最後に使う還元洗浄剤は染料、助剤と相性がよく、洗浄後は染料の対塩素堅牢度を上げるものが望ましい。
複雑な方程式でも、求めなければならない数値が3つなら式が3つあれば計算で答を出すことが出来る。しかし、染料、助剤、還元洗浄剤の組み合わせは解の公式がなく、加減法や代入法でも解けない連立方程式のようなものだ。未知数の一つ一つに数字を当てはめてみて、すべての数式が成り立つのかどうかを確かめなければならない、実に根気のいる作業なのである。
朝倉染布は、この七面倒くさいともいえる作業を一つ一つこなしていった。
「染色堅牢度を重視するのは、うちの会社の癖のようなんです」(同)
職場に職人魂が根付いているともいえる。手に入る限りの染料、助剤、還元洗浄剤を試した。洗浄剤は、1回の洗浄に使う量もあれこれ変えて最適値を求めた。
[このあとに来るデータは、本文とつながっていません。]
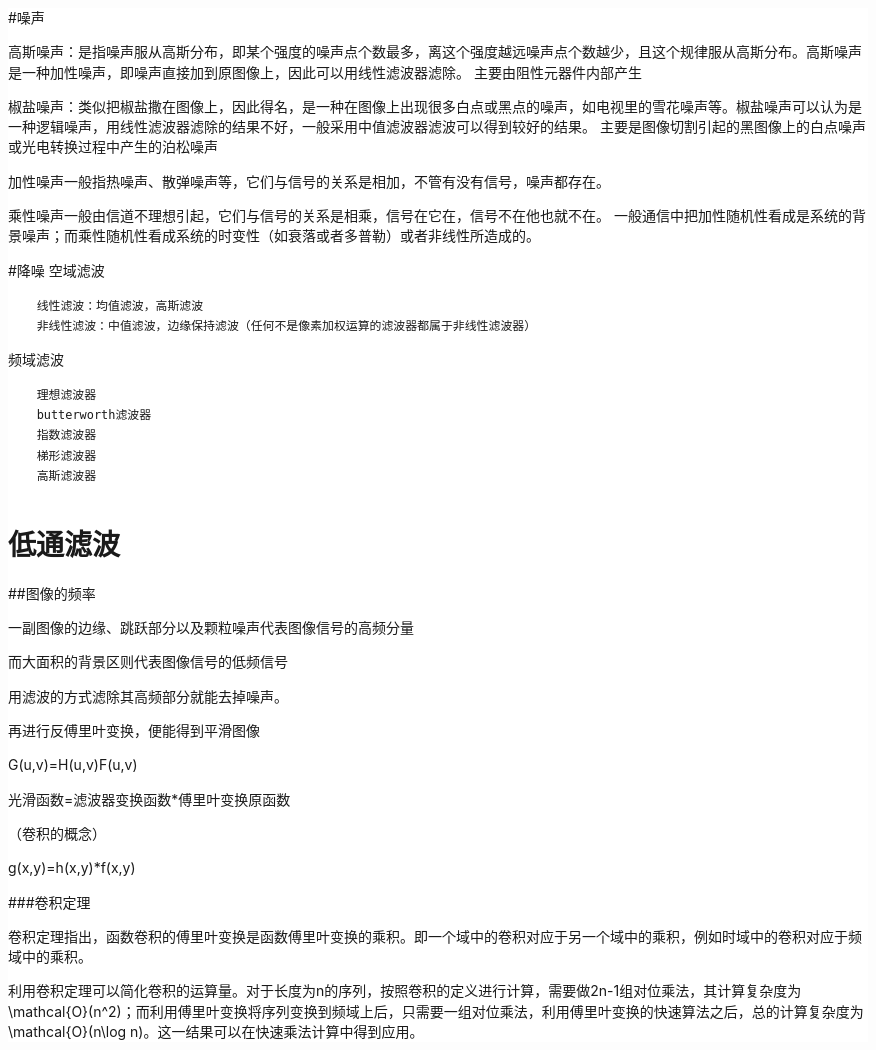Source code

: #噪声


高斯噪声：是指噪声服从高斯分布，即某个强度的噪声点个数最多，离这个强度越远噪声点个数越少，且这个规律服从高斯分布。高斯噪声是一种加性噪声，即噪声直接加到原图像上，因此可以用线性滤波器滤除。
主要由阻性元器件内部产生

椒盐噪声：类似把椒盐撒在图像上，因此得名，是一种在图像上出现很多白点或黑点的噪声，如电视里的雪花噪声等。椒盐噪声可以认为是一种逻辑噪声，用线性滤波器滤除的结果不好，一般采用中值滤波器滤波可以得到较好的结果。
主要是图像切割引起的黑图像上的白点噪声或光电转换过程中产生的泊松噪声



加性噪声一般指热噪声、散弹噪声等，它们与信号的关系是相加，不管有没有信号，噪声都存在。

乘性噪声一般由信道不理想引起，它们与信号的关系是相乘，信号在它在，信号不在他也就不在。
一般通信中把加性随机性看成是系统的背景噪声；而乘性随机性看成系统的时变性（如衰落或者多普勒）或者非线性所造成的。


#降噪
空域滤波

        线性滤波：均值滤波，高斯滤波
        非线性滤波：中值滤波，边缘保持滤波（任何不是像素加权运算的滤波器都属于非线性滤波器）
频域滤波

        理想滤波器
        butterworth滤波器
        指数滤波器
        梯形滤波器
        高斯滤波器



# 低通滤波

##图像的频率

一副图像的边缘、跳跃部分以及颗粒噪声代表图像信号的高频分量

而大面积的背景区则代表图像信号的低频信号

用滤波的方式滤除其高频部分就能去掉噪声。

再进行反傅里叶变换，便能得到平滑图像


G(u,v)=H(u,v)F(u,v)

光滑函数=滤波器变换函数*傅里叶变换原函数

（卷积的概念）

g(x,y)=h(x,y)*f(x,y)




###卷积定理

卷积定理指出，函数卷积的傅里叶变换是函数傅里叶变换的乘积。即一个域中的卷积对应于另一个域中的乘积，例如时域中的卷积对应于频域中的乘积。

利用卷积定理可以简化卷积的运算量。对于长度为n的序列，按照卷积的定义进行计算，需要做2n-1组对位乘法，其计算复杂度为\mathcal{O}(n^2)；而利用傅里叶变换将序列变换到频域上后，只需要一组对位乘法，利用傅里叶变换的快速算法之后，总的计算复杂度为\mathcal{O}(n\log n)。这一结果可以在快速乘法计算中得到应用。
「例えば、普通なら1回の洗浄に3kgの洗浄剤を使うとしましょう。それは長年の経験値が生み出した最適な量なのです。それより多く使っても少なく使っても仕上がりは落ちる、というのが常識です。でも、『本当にそうなのか?』と疑い、何度も試験をして、30kgぐらい使った方が仕上がりはいい、というところまで追い込むのがうちの会社なんです。ここであげた数値は例えばの話ですけどね」(同)
朝倉染布は企業である。コストはできるだけ抑えたい。洗浄剤も、できれば最少量で済ませたい。洗浄剤の量を増やせばコストは増やした分だけ上がるからである。
それでも、コスト削減より質の向上を重視する。それが朝倉染布の「癖」だという。
そして、朝倉染布が投入した「コスト」はそれだけではなかった。
品質検査室を設け、対塩素堅牢度試験装置を導入し、社内に塩素プールまで造ってしまったのである。それも、JIS(日本工業規格)の10倍を超す濃度の塩素で染色堅牢度テストができるプールである。
「50リットルほどの小さなプールですから人が落ちる危険はありませんが、高い濃度の塩素を入れているので危険であることに変わりはありません」(同)
仕事からは絶対に手を抜かない。
朝倉染布にはそんな精神が、脈々と受け継がれている。